Ich denke, es geht um die Übung, komplexe Systeme zu knacken. Das geht vielleicht anhand des Versuchs, komplexe Themen zu fassen und auf die Bühne zu bringen. Ein Tanz, 65 Minuten zu HeLa-Zellen, das geht. Die andere Komponente, die mir immer wichtiger wurde: den westlichen Blick zu hinterfragen. Gleichzeitig bin ich aber auch gnadenloser Kulturpessimist. Butter bei de Fische: Brauchen wir denn die ganze Kunstproduktion? Ist das nicht alles viel zu viel? Reicht das noch über die eigene Blase hinaus? Will das jemand entschlüsseln?

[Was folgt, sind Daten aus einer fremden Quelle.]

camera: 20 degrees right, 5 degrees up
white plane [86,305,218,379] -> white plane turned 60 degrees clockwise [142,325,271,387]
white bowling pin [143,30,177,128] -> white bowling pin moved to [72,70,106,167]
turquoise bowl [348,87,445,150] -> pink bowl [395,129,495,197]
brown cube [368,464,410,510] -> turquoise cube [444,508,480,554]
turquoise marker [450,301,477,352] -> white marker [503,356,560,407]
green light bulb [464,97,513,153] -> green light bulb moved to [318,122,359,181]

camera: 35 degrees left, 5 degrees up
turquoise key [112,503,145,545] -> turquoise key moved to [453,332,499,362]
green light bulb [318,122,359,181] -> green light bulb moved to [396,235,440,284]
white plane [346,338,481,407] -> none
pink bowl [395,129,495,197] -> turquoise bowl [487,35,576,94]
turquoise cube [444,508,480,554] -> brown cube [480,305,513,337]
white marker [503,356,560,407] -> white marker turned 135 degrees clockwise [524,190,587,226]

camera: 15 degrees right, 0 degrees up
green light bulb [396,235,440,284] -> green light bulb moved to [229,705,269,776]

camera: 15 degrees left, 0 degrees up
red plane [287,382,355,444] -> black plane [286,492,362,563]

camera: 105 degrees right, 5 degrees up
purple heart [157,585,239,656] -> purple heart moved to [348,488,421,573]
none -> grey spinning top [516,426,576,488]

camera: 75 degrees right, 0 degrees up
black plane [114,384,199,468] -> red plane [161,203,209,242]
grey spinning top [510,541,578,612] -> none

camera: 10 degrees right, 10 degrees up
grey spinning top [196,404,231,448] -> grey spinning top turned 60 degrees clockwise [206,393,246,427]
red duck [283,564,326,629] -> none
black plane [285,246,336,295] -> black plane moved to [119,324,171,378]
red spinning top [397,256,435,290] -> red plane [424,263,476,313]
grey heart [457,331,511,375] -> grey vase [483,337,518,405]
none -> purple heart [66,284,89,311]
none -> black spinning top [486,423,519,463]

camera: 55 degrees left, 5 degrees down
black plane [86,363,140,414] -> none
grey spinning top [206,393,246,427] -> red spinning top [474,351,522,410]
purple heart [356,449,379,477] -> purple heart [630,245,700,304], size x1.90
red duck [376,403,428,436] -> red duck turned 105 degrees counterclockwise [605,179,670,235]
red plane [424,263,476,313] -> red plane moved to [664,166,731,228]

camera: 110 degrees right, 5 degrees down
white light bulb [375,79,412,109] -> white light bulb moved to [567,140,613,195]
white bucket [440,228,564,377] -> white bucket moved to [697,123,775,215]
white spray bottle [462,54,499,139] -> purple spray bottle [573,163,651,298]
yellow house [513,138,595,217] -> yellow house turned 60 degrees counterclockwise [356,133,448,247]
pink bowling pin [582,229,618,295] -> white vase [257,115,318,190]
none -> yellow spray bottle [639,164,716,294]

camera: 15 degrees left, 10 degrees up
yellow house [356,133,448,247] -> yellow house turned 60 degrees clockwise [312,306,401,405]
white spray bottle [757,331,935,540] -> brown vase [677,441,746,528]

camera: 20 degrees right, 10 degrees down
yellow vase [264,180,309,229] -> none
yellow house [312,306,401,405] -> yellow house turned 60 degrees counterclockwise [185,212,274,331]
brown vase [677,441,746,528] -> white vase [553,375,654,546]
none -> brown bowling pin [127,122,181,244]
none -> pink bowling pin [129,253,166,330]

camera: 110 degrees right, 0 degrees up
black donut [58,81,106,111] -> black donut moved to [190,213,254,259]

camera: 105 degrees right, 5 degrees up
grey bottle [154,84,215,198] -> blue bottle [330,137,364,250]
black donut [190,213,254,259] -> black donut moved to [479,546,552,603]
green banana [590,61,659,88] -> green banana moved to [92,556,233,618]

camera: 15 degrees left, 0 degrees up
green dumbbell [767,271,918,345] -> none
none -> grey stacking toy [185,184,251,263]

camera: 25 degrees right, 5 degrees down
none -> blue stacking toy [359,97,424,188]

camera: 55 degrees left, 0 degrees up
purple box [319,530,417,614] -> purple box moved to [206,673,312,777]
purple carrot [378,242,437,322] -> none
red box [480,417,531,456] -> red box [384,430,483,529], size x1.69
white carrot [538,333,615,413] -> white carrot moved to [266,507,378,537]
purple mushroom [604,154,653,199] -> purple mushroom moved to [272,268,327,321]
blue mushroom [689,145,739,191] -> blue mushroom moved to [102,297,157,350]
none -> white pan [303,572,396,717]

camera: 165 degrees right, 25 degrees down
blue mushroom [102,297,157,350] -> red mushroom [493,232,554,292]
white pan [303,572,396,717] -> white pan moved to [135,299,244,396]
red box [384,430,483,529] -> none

Es folgt ein Exkurs über den Nouveau Roman, René Girard und den Vergleich von dessen mimetischer Theorie mit Jacques Lacans Theorie des Spiegelstadiums. Winklers Ausführungen streifen, um es in zusammengefasster Form anzudeuten, die Aufhebung des Gesetzes der Mimesis bei der sexuellen Vereinigung, Paypal-Mitbegründer Peter Thiel und dessen Gründe der Investition in Facebook und enden mit der Erklärung, wie Begehren in Gewalt umschlägt.

Also eher No Future?

Ich bin nicht so wie die 68er, die gedacht haben: In vier Jahren kriegen wir das hin. Dinge dauern. Das sehen wir zum Beispiel, wenn wir uns damit beschäftigen, wie lange es brauchte, bis man nach dem Dreißigjährigen Krieg Frieden schließen konnte. Dieses ganze Prozedere, welche Kutsche zuerst vorfährt! Aber ich denke, der Wunsch, es besser zu machen, der war und ist immer da.